Docker Pause is causing consul remote site failure

Prasanth131093 commented 1 year ago

Overview of the Issue

We faced an consul remote queries failure during consul wan connectivity testing.

Reproduction Steps

Below are the steps to reproduce the issue.

1.ungraceful stop of 2 consul containers on DC1 (using docker pause command / Sending SIGTOP signal to stop consul process) 2.After Sometime we are forcefully making the remaining one node as leader. Post that DC1 cluster is fine with one leader node.

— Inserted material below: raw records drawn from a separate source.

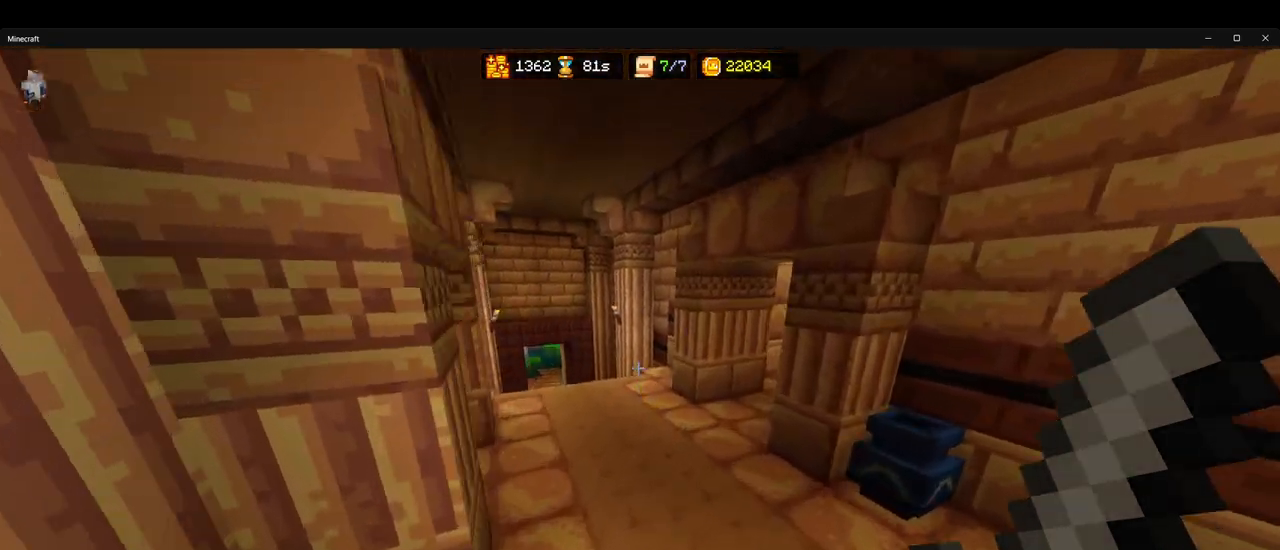
{"keys": ["ctrl", "w"], "mouse": [], "events": []}
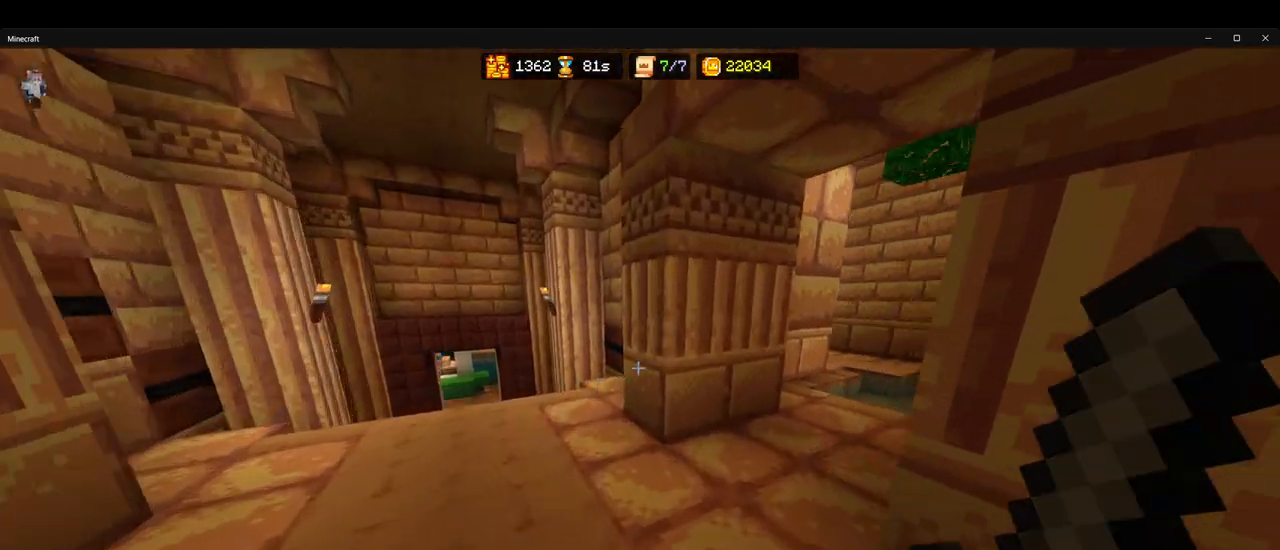
{"keys": ["w"], "mouse": [], "events": [[200, "ctrl", "up"], [233, "w", "up"], [433, "w", "down"]]}
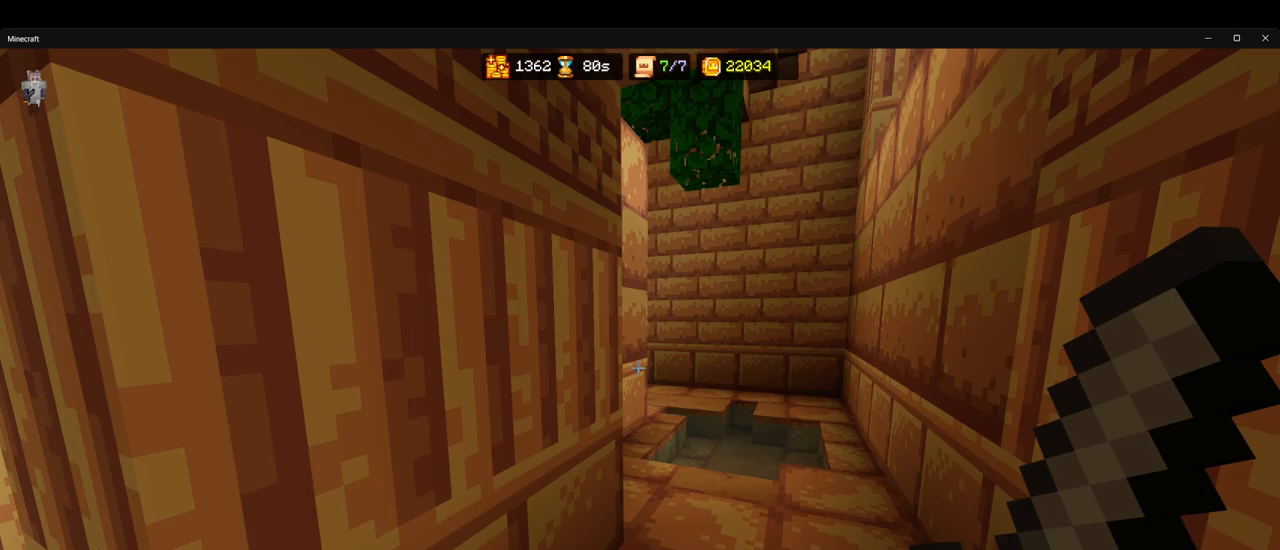
{"keys": ["ctrl", "w"], "mouse": [], "events": [[33, "ctrl", "down"], [167, "a", "down"], [483, "a", "up"]]}
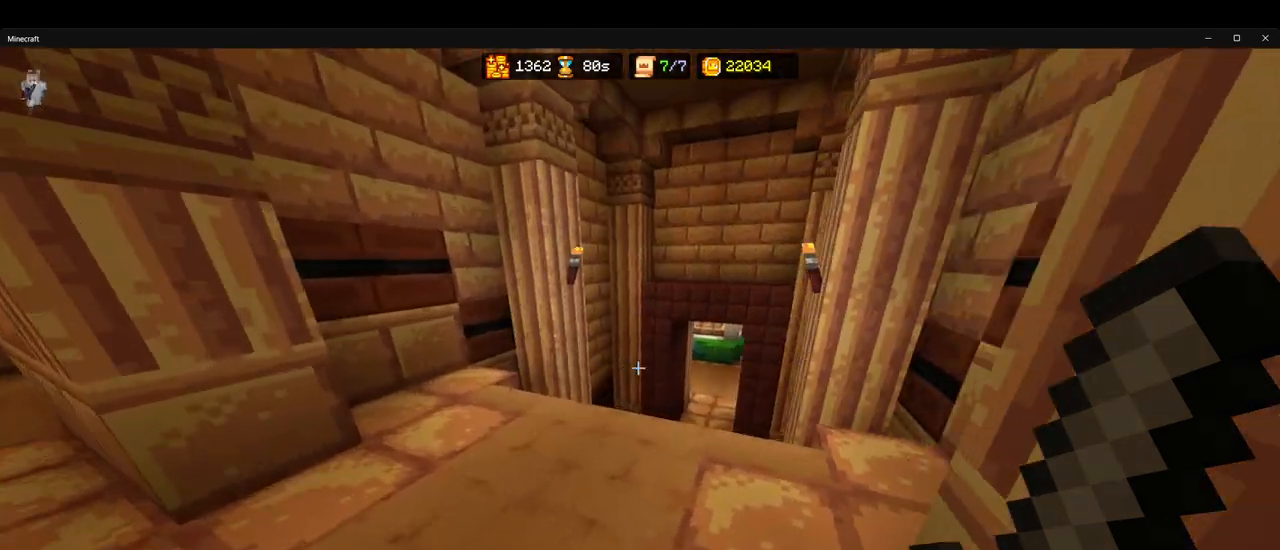
{"keys": ["ctrl", "w"], "mouse": [], "events": []}
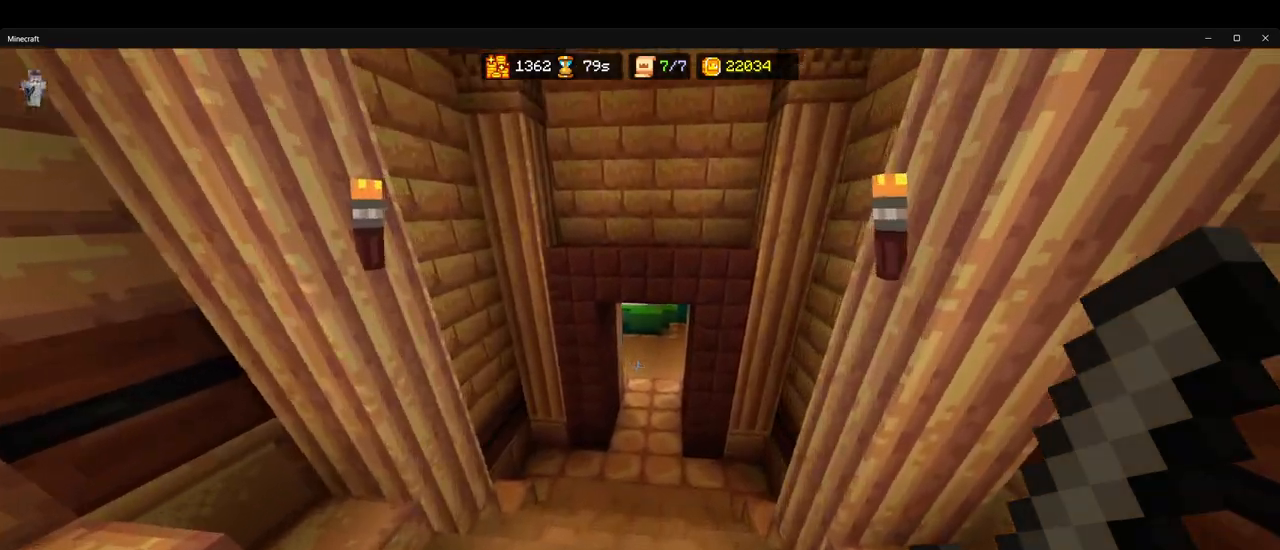
{"keys": ["ctrl", "w"], "mouse": [], "events": []}
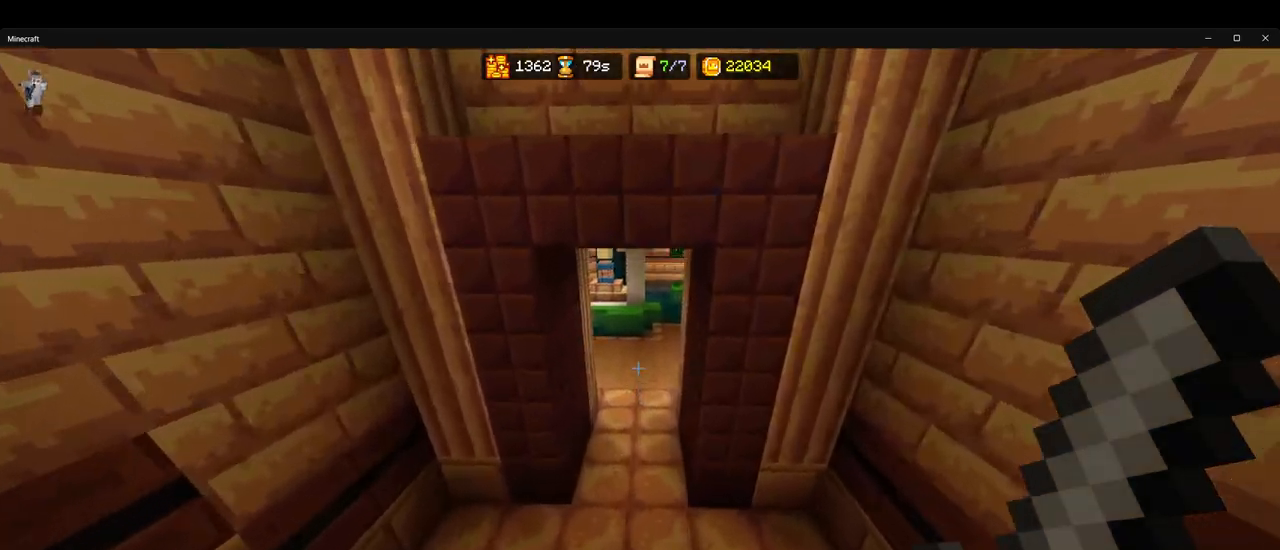
{"keys": ["ctrl", "w"], "mouse": [], "events": []}
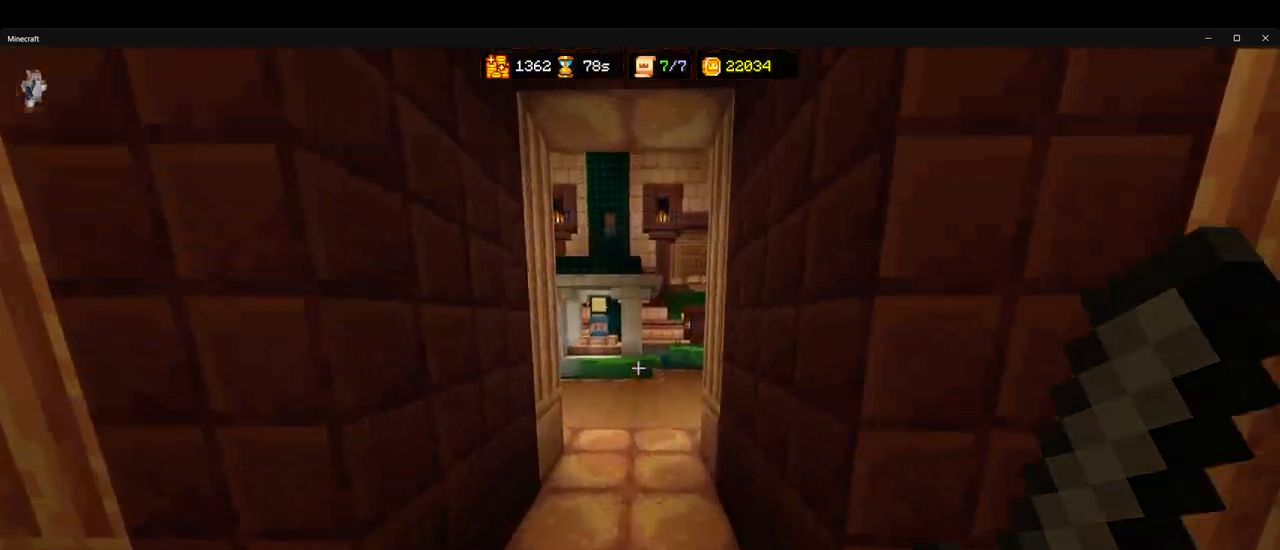
{"keys": ["ctrl", "w"], "mouse": [], "events": [[17, "space", "down"], [150, "space", "up"]]}
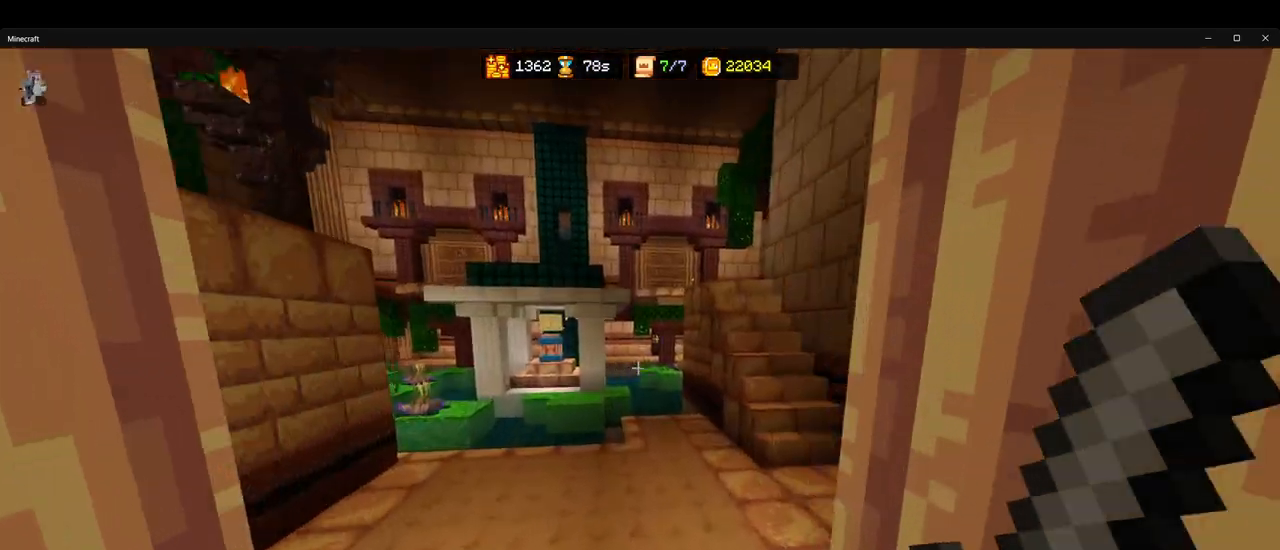
{"keys": ["ctrl", "w"], "mouse": [], "events": []}
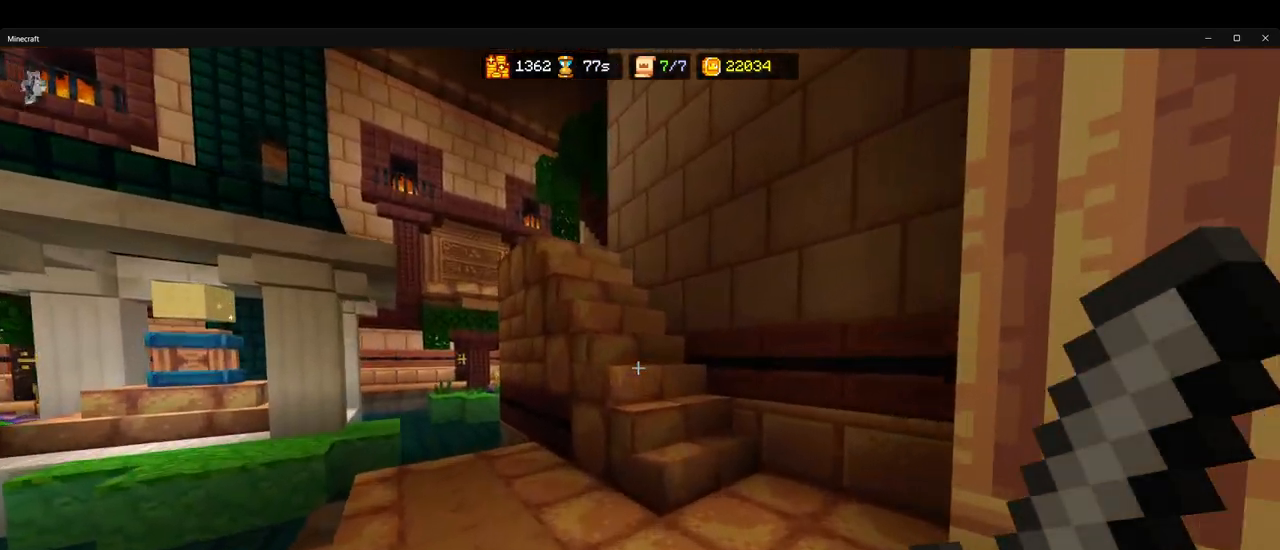
{"keys": ["ctrl", "w"], "mouse": [], "events": [[167, "space", "down"], [267, "space", "up"]]}
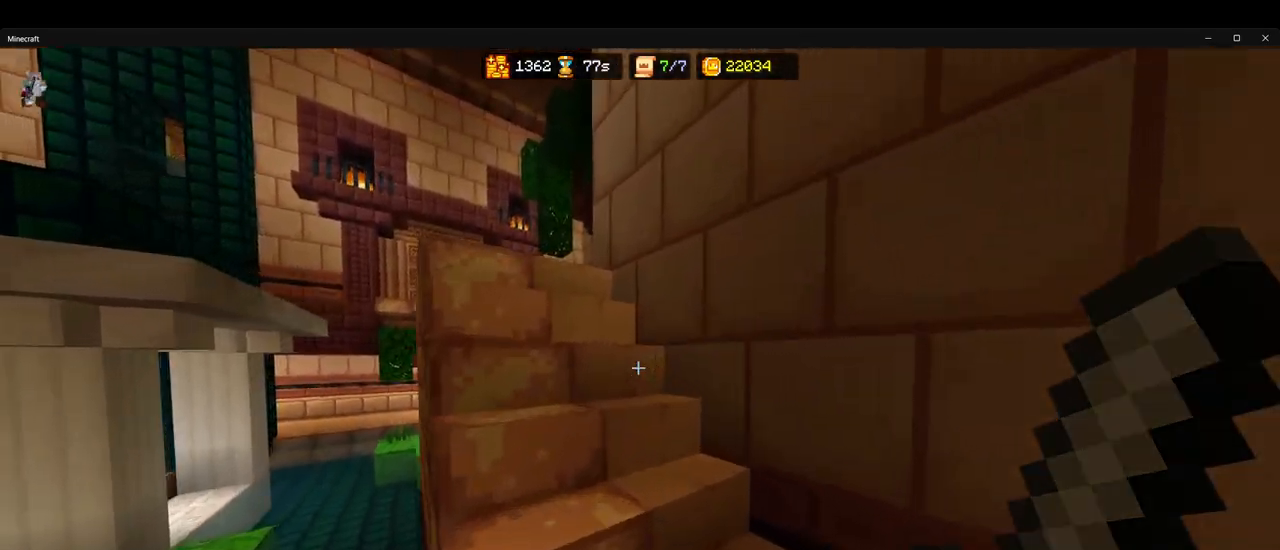
{"keys": ["ctrl", "w"], "mouse": [], "events": []}
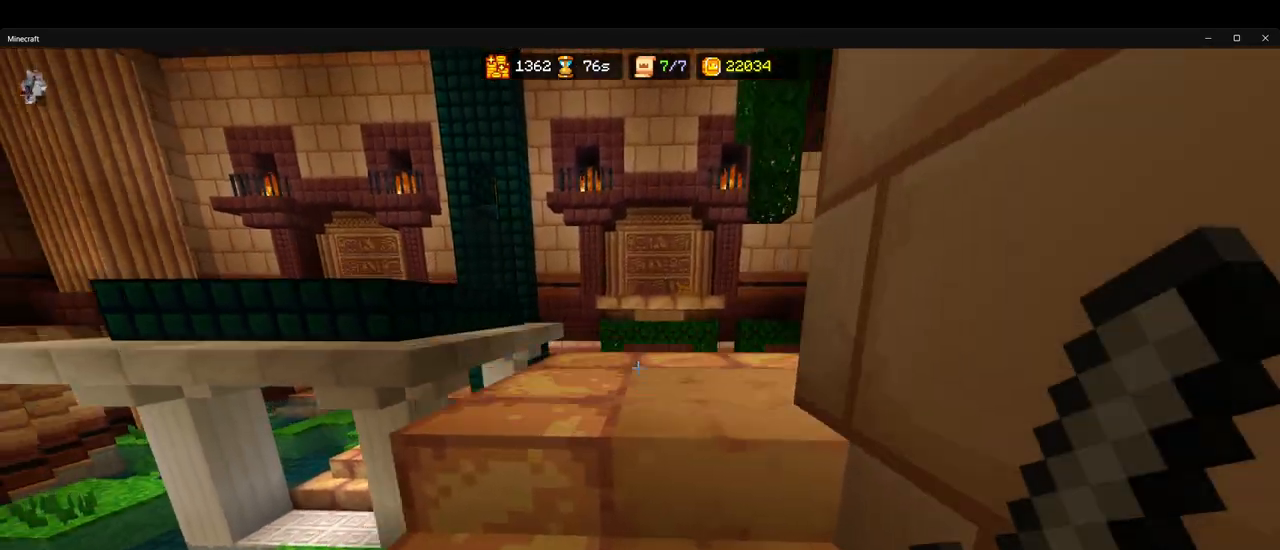
{"keys": [], "mouse": [], "events": [[267, "d", "down"], [283, "ctrl", "up"], [367, "d", "up"], [400, "w", "up"]]}
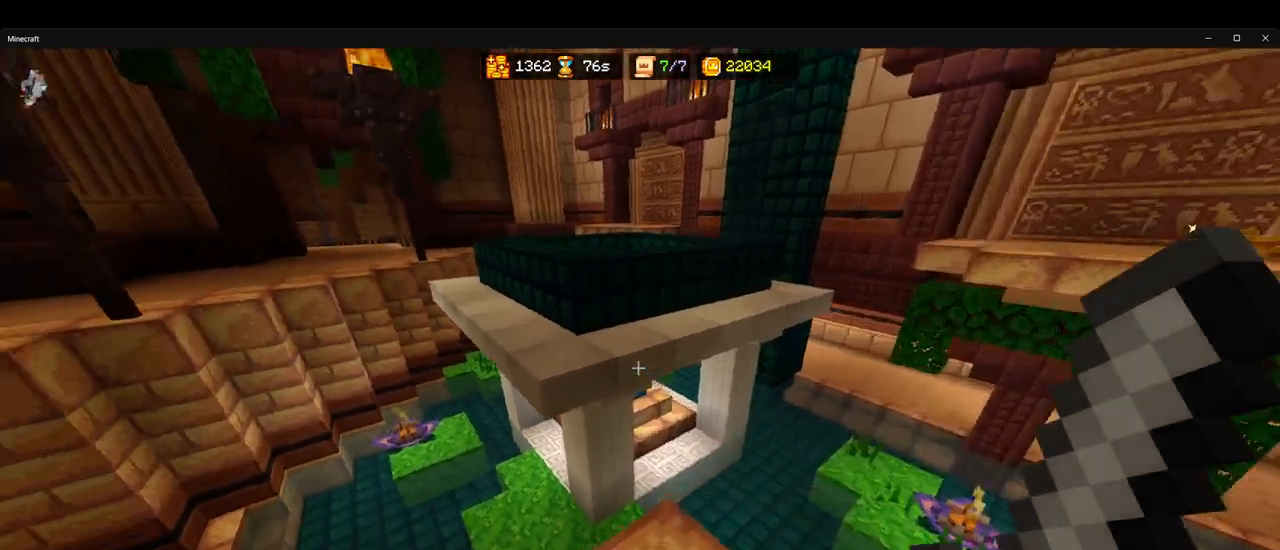
{"keys": ["ctrl", "w"], "mouse": [], "events": [[67, "w", "down"], [100, "ctrl", "down"], [233, "space", "down"], [350, "space", "up"]]}
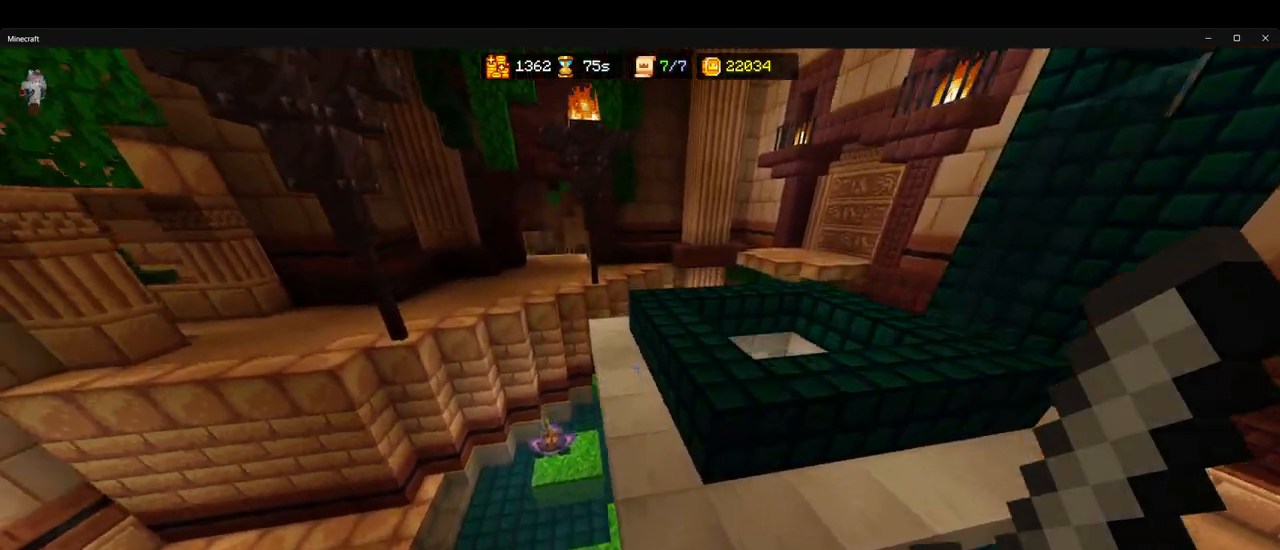
{"keys": ["space", "w"], "mouse": [], "events": [[267, "ctrl", "up"], [300, "w", "up"], [417, "w", "down"], [483, "space", "down"]]}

[root@*** bin]# consul operator raft list-peers
Node ID Address State Voter RaftProtocol
ConsulPri3 **** ****:8300 leader true 3

DC2 cluster is running fine with 3 node cluster

During this scenario any request from Geo site to primary is not working, It is getting timed out by reaching out to the paused DC1 consul container.

Request from DC2 to DC1:

curl http://127.0.0.1:8500/v1/operator/autopilot/health?dc=1 --max-time 20
curl: (28) Operation timed out after 20001 milliseconds with 0 out of -1 bytes received

The same query is working fine locally from DC1. During this scenario the sending request is failing only from DC2 to DC1.

Consul WAN list details

Below is the info which I took after reproducing the issue.

DC1 Wan details:

[***@ DC1 ]# consul members -wan -detailed
Node Address Status Tags
DC1server1 (DC1server1IP) :8302 alive acls=1,ap=default,bootstrap=1,build=1.12.0:09a8cdb4,dc=1,ft_fs=1,ft_si=1,id=52019630-880a-6f66-827f-c3afabeb5b13,port=8300,raft_vsn=3,role=consul,segment=,use_tls=1,vsn=2,vsn_max=3,vsn_min=2
DC2server1 (DC2server1IP):8302 alive acls=1,ap=default,bootstrap=1,build=1.12.0:09a8cdb4,dc=2,ft_fs=1,ft_si=1,id=b7d8ee37-c0c4-098e-7531-d23da4a6b704,port=8300,raft_vsn=3,role=consul,segment=,use_tls=1,vsn=2,vsn_max=3,vsn_min=2
DC2server2 (DC2server2IP) :8302 alive acls=1,ap=default,build=1.12.0:09a8cdb4,dc=2,ft_fs=1,ft_si=1,id=f44ed1f2-2347-868d-599d-240e3a26f6f8,port=8300,raft_vsn=3,role=consul,segment=,use_tls=1,vsn=2,vsn_max=3,vsn_min=2
DC2server3 (DC3server1IP) :8302 alive acls=1,ap=default,build=1.12.0:09a8cdb4,dc=2,ft_fs=1,ft_si=1,id=6666389a-3a9e-c4fc-3c9f-207f69182b04,port=8300,raft_vsn=3,role=consul,segment=,use_tls=1,vsn=2,vsn_max=3,vsn_min=2

DC2 wan details: (Seems From DC2 stopped nodes are not cleaned up)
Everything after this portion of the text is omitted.